When a routine scan showed that Chloe Howard had a hole in her heart and two clubfeet, doctors told her parents to have an abortion. But they knew God knew better. When she was born, her heart, and one of her feet, were healed—a miracle they could never have expected.
Her clubfoot has required six major surgeries, but Chloe’s parents never let her forget that she was made in God’s image. ‘They did an incredible job teaching me that I was not a mistake, I was not an accident,’ she told Vision’s Neil Johnson.
‘God did not mess up when He made my foot. Everyone is made differently, and my difference was just easier to see. I think it’s so important for parents everywhere to teach their children that truth.’
But at 14, Chloe suffered a traumatic assault that left her questioning everything she believed. At her Christian high school, she was targeted and bullied because of her disability.
‘I was told to take off my shoe, and I said no. I was told several more times, and I said no several more times. My arms were held to my side. I was lifted up by someone stronger than me and my sock and shoe were ripped off. My deformed foot was exposed to a large group of my peers.’
‘Some people hear my story and say, “Chloe, it’s a bummer that happened to you. I’m sorry, but I don’t get why it’s such a big deal. It’s just a foot.” But it’s my foot, and my body, and no one has the right to touch anyone without their consent, ever. This foot has a lot of weight to it. This foot and I have been on quite a journey with all the surgeries and the weight of what comes with growing up with a disability.’
‘This moment took the 14 years of self-acceptance and love towards this foot that my parents had instilled in me, and completely ripped it all away within 90 seconds. As my foot was being held out in front of me, naked in front of these angry prying eyes, I remember looking at that foot and seeing everything I had always seen in front of me. The silver scars I have tracing my twisted foot, all the spots on the end of my toes where there should be toenails but there aren’t, all the bruises and permanent discolouration, I saw all of that.’
there is beauty to be found in brokenness
‘And for the first time in my life, I recognised what I was seeing as something ugly, as something worthy of shame. I quickly grew this hatred within me for this left deformed foot. This day sparked within me this period of depression, of suicidal thoughts and of feeling invisible because these perpetrators, these assaulters had not listened to my “no”. I felt that maybe my words did not matter, so I quickly began to isolate myself from everyone. I stopped going out, stopped seeing my friends, my body was heavy and tired—I was becoming scared of my own thoughts. I felt like God had left me truly alone and couldn’t possibly have a plan for my life. I remember saying, “God, if you’re a good God, why do you allow these terrible things to happen?”’
‘I spent months in this dark place, and it wasn’t until a pastor at my local Church recommended that I read the book of Jonah that I started to see and realise that maybe God was with me through it all. It was such a hard concept to grasp that bad things happen and that such a good and just God could exist in that moment.’

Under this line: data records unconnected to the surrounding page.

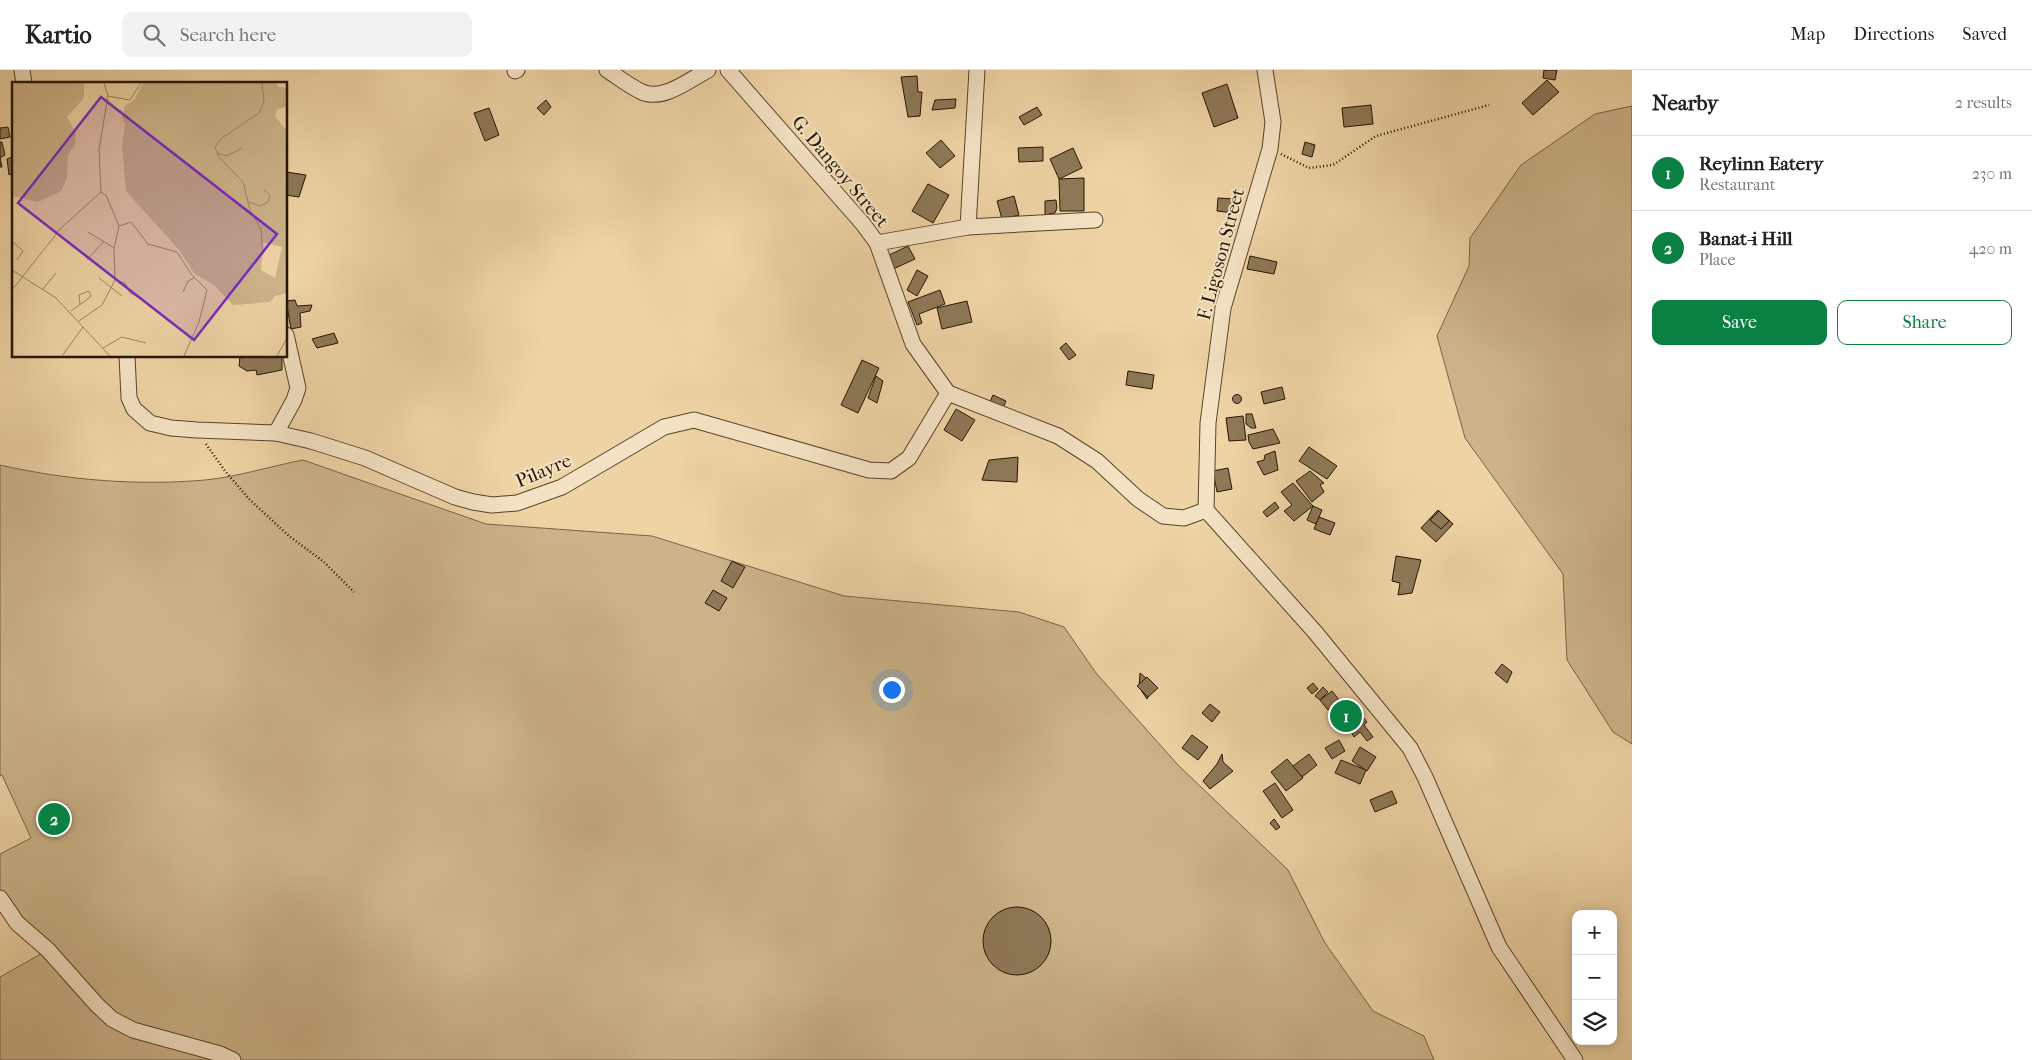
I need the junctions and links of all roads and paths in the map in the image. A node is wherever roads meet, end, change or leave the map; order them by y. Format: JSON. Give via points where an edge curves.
{"nodes":[{"id":1,"x":607,"y":70,"type":"edge"},
{"id":2,"x":708,"y":70,"type":"edge"},
{"id":3,"x":728,"y":70,"type":"edge"},
{"id":4,"x":977,"y":70,"type":"edge"},
{"id":5,"x":1265,"y":70,"type":"edge"},
{"id":6,"x":1488,"y":105,"type":"dead end"},
{"id":7,"x":1270,"y":149,"type":"junction"},
{"id":8,"x":1095,"y":220,"type":"dead end"},
{"id":9,"x":968,"y":227,"type":"junction"},
{"id":10,"x":877,"y":243,"type":"junction"},
{"id":11,"x":288,"y":345,"type":"edge"},
{"id":12,"x":127,"y":358,"type":"edge"},
{"id":13,"x":948,"y":393,"type":"junction"},
{"id":14,"x":197,"y":430,"type":"junction"},
{"id":15,"x":276,"y":433,"type":"junction"},
{"id":16,"x":1206,"y":510,"type":"junction"},
{"id":17,"x":354,"y":592,"type":"dead end"},
{"id":18,"x":0,"y":898,"type":"edge"},
{"id":19,"x":233,"y":1060,"type":"edge"},
{"id":20,"x":1575,"y":1060,"type":"edge"}],
"edges":[{"from":1,"to":2,"type":"street","via":[[641,93],[655,95]]},
{"from":3,"to":10,"type":"street","name":"G. Dangoy Street","via":[[864,224]]},
{"from":4,"to":9,"type":"street"},
{"from":5,"to":7,"type":"street","name":"F. Ligoson Street","via":[[1274,122]]},
{"from":6,"to":7,"type":"path","via":[[1376,136],[1333,165],[1309,168]]},
{"from":7,"to":16,"type":"street","name":"F. Ligoson Street","via":[[1223,308],[1208,423]]},
{"from":8,"to":9,"type":"street"},
{"from":9,"to":10,"type":"street"},
{"from":10,"to":13,"type":"street","name":"G. Dangoy Street","via":[[913,344]]},
{"from":11,"to":15,"type":"street","via":[[298,388]]},
{"from":12,"to":14,"type":"street","name":"Pilayre","via":[[129,398],[134,409],[150,423]]},
{"from":13,"to":15,"type":"street","name":"Pilayre","via":[[909,458],[890,470],[869,470],[694,420],[664,427],[562,487],[509,504],[483,504],[455,497],[366,458]]},
{"from":13,"to":16,"type":"street","via":[[1058,436],[1096,461],[1138,499],[1163,516],[1184,518]]},
{"from":14,"to":15,"type":"street","name":"Pilayre"},
{"from":14,"to":17,"type":"path","via":[[250,500],[289,536],[324,562]]},
{"from":16,"to":20,"type":"street","via":[[1315,632],[1410,748],[1499,947]]},
{"from":18,"to":19,"type":"street","via":[[17,923],[48,950],[112,1019],[133,1030]]}]}
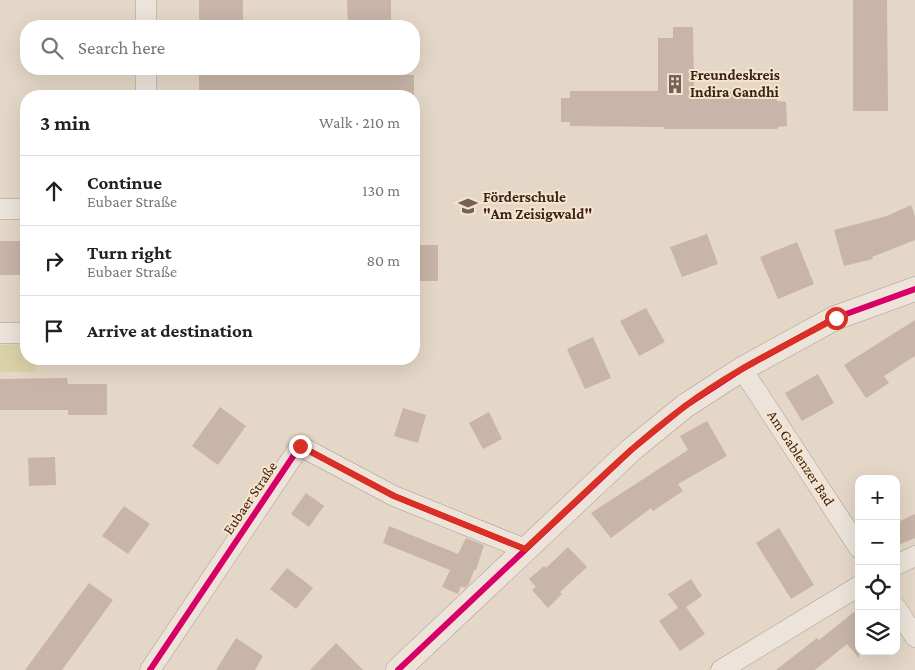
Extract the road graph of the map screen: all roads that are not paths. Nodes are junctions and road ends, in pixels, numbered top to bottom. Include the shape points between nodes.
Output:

A verse that really stood out to Chloe and provided her with the strength to carry on was Jonah 2:6 ESV: ‘You brought up my life from the pit, O Lord my God!’
Chloe came out of her trial with a message, and God gave her the platforms she needed to spread it. At just 19, she’s presented a TEDx Talk, written two books, and built an anti-bullying website, ‘standbeautiful.me’.
She admits that trusting Him hasn’t always been easy. ‘This journey has been really hard these past 19 years, and I know my life won’t stop being hard. But I have come to find that there is beauty to be found in brokenness, and hope to be found in the dark and a future to be found in saying yes.’